Wenn ich mich mit einem User einlogge, der in der Datenbank drin ist bekomme ich jetzt folgende HTML-Fehlermeldung

"HTTP Status 403 - Access to the requested resource has been denied"


und wenn ich mich mit einem User einlogge, der nicht in der Datenbank drin ist bekomme ich ganz normal die error.html zu sehen. 

Ich glaub ich komme der Sache näher ?


----------



## ms (23. Aug 2007)

Hast du etwas geändert dass das jetzt passiert?
Wenn ja, was denn?

ms


----------



## studentxxx (23. Aug 2007)

ich habe den JBOSS neu konfiguriert und alles neu gemacht.

Aber, ist alles genauso wie auf der ersten Seite!

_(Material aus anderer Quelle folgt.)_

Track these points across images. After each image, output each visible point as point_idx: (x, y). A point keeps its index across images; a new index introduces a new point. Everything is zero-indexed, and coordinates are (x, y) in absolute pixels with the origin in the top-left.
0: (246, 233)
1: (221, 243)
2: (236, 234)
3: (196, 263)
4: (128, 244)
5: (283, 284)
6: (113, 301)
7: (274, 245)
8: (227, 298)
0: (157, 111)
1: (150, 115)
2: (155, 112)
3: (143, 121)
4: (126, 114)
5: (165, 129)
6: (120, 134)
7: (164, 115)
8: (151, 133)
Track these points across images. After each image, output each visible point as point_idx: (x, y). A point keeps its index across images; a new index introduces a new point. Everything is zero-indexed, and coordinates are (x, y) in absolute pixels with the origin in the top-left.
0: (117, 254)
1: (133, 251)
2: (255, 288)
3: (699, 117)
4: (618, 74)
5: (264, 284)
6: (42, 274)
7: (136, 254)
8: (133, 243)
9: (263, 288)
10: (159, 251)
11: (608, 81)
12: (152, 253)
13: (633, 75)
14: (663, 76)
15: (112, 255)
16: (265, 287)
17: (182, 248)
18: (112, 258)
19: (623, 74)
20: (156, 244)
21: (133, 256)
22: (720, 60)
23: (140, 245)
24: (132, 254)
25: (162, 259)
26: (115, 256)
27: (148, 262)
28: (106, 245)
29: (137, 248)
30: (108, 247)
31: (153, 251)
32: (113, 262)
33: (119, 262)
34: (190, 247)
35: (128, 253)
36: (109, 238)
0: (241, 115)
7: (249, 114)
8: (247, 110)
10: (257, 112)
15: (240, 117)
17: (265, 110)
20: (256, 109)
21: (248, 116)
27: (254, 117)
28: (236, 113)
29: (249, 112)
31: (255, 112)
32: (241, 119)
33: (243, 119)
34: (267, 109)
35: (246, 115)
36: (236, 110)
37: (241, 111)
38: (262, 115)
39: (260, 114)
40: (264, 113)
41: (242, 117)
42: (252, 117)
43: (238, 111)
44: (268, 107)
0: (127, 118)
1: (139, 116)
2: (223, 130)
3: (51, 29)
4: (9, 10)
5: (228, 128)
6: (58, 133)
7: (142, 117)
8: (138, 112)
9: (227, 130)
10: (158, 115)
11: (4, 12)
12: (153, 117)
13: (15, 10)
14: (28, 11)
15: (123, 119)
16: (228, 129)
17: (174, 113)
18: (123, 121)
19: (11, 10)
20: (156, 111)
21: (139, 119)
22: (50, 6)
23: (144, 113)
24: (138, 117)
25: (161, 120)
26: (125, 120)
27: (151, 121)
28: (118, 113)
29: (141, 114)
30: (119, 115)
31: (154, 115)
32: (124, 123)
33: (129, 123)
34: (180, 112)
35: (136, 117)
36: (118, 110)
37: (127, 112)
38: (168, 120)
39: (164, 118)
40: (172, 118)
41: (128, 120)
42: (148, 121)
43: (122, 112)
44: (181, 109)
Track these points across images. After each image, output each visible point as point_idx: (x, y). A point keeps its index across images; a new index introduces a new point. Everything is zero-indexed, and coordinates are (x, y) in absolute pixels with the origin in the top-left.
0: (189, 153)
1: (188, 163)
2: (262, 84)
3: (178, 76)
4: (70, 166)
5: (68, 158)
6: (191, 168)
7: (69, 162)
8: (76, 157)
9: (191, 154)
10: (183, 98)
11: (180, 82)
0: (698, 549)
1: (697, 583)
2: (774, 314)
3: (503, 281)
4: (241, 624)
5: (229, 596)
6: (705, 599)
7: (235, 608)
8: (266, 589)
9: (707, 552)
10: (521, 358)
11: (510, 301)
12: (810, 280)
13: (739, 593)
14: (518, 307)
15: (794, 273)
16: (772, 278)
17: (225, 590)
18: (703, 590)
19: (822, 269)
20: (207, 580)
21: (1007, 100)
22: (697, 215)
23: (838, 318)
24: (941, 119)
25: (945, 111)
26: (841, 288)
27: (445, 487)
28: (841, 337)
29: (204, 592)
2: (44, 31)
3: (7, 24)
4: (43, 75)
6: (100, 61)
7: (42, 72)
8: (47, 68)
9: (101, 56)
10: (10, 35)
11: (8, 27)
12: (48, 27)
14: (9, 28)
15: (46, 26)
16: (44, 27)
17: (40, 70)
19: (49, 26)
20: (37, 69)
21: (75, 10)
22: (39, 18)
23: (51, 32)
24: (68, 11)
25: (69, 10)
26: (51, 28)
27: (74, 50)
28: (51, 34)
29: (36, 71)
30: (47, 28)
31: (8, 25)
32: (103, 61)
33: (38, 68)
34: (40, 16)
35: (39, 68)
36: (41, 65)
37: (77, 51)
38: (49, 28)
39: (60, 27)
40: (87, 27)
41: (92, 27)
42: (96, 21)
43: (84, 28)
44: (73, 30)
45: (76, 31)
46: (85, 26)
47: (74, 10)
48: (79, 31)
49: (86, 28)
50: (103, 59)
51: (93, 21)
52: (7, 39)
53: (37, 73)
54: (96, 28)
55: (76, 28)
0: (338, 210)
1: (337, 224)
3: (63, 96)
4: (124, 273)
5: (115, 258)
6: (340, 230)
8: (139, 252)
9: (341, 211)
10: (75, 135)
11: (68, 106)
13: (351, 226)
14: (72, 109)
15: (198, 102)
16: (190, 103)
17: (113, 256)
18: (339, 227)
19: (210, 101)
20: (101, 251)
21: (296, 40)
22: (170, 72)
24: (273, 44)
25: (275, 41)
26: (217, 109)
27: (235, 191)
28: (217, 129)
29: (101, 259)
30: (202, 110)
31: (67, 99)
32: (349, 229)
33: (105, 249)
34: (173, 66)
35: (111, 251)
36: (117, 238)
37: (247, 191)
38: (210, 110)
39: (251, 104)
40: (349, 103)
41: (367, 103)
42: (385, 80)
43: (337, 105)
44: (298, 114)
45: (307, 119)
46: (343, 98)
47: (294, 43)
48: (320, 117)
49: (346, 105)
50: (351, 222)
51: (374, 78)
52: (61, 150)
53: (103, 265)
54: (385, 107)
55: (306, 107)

Was könnte denn jetzt der Fehler sein?hm


----------



## ms (23. Aug 2007)

Entweder funktioniert die Abfrage mit den Berechtigungen nicht oder du leitest auf eine URL weiter, für die der Benutzer keine Rechte hat.

ms


----------



## studentxxx (23. Aug 2007)

Hm in der web.xml steht doch aber "/*"

und ich versuche mich mit dem Peter einzuloggen, der diese Admin-Rechte hat.

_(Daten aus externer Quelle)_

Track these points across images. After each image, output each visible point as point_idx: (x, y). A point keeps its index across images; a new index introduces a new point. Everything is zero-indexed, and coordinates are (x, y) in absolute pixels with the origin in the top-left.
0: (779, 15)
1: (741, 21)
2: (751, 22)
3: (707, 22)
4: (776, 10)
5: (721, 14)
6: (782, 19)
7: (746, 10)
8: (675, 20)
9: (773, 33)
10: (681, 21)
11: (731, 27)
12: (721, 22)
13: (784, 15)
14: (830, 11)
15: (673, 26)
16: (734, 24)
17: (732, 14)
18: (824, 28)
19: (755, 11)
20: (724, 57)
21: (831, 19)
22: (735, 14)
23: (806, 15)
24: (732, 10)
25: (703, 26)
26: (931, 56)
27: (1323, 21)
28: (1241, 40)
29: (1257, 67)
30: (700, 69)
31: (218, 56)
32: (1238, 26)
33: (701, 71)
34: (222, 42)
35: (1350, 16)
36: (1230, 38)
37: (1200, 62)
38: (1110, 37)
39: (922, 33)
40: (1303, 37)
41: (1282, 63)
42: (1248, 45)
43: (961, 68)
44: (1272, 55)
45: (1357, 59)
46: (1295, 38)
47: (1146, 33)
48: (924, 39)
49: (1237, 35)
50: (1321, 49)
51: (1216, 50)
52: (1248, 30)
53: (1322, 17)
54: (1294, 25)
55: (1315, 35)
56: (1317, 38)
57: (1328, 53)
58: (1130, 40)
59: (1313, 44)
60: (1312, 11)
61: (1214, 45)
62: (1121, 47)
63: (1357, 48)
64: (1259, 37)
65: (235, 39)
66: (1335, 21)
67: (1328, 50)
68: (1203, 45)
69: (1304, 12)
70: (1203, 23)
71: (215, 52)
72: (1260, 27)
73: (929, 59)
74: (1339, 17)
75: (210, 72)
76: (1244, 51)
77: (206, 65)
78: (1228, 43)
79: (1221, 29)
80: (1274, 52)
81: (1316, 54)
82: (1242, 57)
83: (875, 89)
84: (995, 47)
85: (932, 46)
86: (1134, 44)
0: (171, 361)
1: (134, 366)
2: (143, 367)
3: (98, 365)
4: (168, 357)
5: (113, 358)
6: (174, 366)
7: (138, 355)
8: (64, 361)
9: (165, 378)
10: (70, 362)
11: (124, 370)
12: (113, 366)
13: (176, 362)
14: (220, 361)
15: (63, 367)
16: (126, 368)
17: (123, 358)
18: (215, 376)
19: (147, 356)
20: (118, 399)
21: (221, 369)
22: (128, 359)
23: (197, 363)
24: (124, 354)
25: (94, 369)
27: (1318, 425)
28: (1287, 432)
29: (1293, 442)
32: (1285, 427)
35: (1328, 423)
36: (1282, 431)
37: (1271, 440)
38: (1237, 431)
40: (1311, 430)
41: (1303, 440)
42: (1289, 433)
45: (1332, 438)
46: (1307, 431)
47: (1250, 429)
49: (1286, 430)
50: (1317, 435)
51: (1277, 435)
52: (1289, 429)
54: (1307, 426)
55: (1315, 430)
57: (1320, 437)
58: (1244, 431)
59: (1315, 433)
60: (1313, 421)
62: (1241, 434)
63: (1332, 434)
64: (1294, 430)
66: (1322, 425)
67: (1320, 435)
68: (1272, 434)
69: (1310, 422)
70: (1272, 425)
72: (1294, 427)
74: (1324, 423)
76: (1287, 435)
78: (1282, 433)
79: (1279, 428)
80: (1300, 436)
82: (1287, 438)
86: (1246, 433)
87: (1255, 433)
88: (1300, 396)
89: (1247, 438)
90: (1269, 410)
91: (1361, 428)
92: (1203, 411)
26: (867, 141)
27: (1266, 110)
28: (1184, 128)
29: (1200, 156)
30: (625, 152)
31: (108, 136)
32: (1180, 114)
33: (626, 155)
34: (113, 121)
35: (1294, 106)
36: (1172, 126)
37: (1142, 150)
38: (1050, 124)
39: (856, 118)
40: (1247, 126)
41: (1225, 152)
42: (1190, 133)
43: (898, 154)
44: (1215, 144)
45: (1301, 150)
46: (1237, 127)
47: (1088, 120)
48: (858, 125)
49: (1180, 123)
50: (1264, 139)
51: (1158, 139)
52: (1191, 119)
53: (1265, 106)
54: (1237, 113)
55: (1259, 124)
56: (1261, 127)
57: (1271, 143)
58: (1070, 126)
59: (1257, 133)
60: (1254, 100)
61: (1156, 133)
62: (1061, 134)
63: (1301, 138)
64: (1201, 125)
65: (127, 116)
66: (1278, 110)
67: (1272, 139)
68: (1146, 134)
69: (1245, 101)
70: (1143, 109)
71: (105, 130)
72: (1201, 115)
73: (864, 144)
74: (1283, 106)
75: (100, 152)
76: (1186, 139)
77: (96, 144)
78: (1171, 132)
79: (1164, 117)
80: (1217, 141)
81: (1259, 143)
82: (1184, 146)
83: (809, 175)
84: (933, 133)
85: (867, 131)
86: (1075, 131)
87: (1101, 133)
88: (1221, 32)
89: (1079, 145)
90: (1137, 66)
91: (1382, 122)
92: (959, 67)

Kann es vielleicht mit dem realm-name zu tun haben ?


----------



## ms (23. Aug 2007)

Bei mir ist der <web-resource-name> gleich wie der <realm-name>.
Weis aber ehrlichgesagt jetzt nicht ob das wirklich hilft. Probiers aus.

ms


----------



## studentxxx (23. Aug 2007)

nein, daran liegt es leider auch net :-(

Komisch ist, dass er mir nur die 403-Message anzeigt wenn ich wirklich den Usernamen und Passwort korrekt eingebe, also übereinstimmend mit den Werten in der Datenbank. Wenn ich eins von den beiden falsch eintrage beim Login bekomme ich ganz normal die error.html Seite


----------



## ms (23. Aug 2007)

Die Anmeldung besteht aus zwei Teilen.
Authentifizierung und Autorisierung.
Die Authentifizierung klappt, die Autorisierung aber nicht.
Schau nochmal nach ob die Abfrage auf die 'Roles'-Tabelle funktioniert.

ms


----------



## ms (23. Aug 2007)

Nochwas, beschreib mal bitte den Ablauf deiner Anmeldung, also welche Seite rufst du auf und was genau passiert.

ms


----------



## studentxxx (23. Aug 2007)

Ich habe mir gerade den Spy-tool für JBOSS installiert. Er zeigt alle abgehenden SQL_Queries an. Folgende Ausgabe bekomme ich!!!


1187879878968|31|0|statement|select Password from Principals where PrincipalID=?|select Password from Principals where PrincipalID='Peter'

1187879878984|0|0|statement|select Role, Rolegroup from Roles where PrincipalID=?|select Role, Rolegroup from Roles where PrincipalID='Peter'

1187879878984|-1||resultset|select Role, Rolegroup from Roles where PrincipalID='Peter'|Role = administrator       , Rolegroup = Roles 



Wie zu sehen ist, holt er sich das Passwort nicht.

Irgendwas stimmt mit der Abfrage:
"select Password from Principals where PrincipalID=?"

nicht!!!


----------



## studentxxx (23. Aug 2007)

Ne hatte unrecht. Das Passwort bekommt er auch korrekt. Da sonst die 403-Fehlerseite nicht erscheinen würde. Also die authorisierung funktioniert, die authentifizierung jedoch noch nicht komischer Weise..


----------



## ms (24. Aug 2007)

Problem schon gelöst?

ms


----------



## studentxxx (24. Aug 2007)

Yep, Problem gelöst. Das lag irgendwie an den Tabellen. Ich habe sie gelöscht und neu erstellt, dann gings. Das ganze ist mir zwar noch ein vodoo-problem  aber naja es funktioniert jetzt.

Zuzüglich sollte die Tabelle, wo auch das Passwort drin gespeichern wird nicht User heissen, da dieser Name anscheinend intern irgendwie benutzt wird. der server.log hat mir sehr weitergeholfen nachdem ich in der log4j einige Ergänzungen gemacht habe, die er auch rausspucken sollte.

Danke trotzdem ms..


----------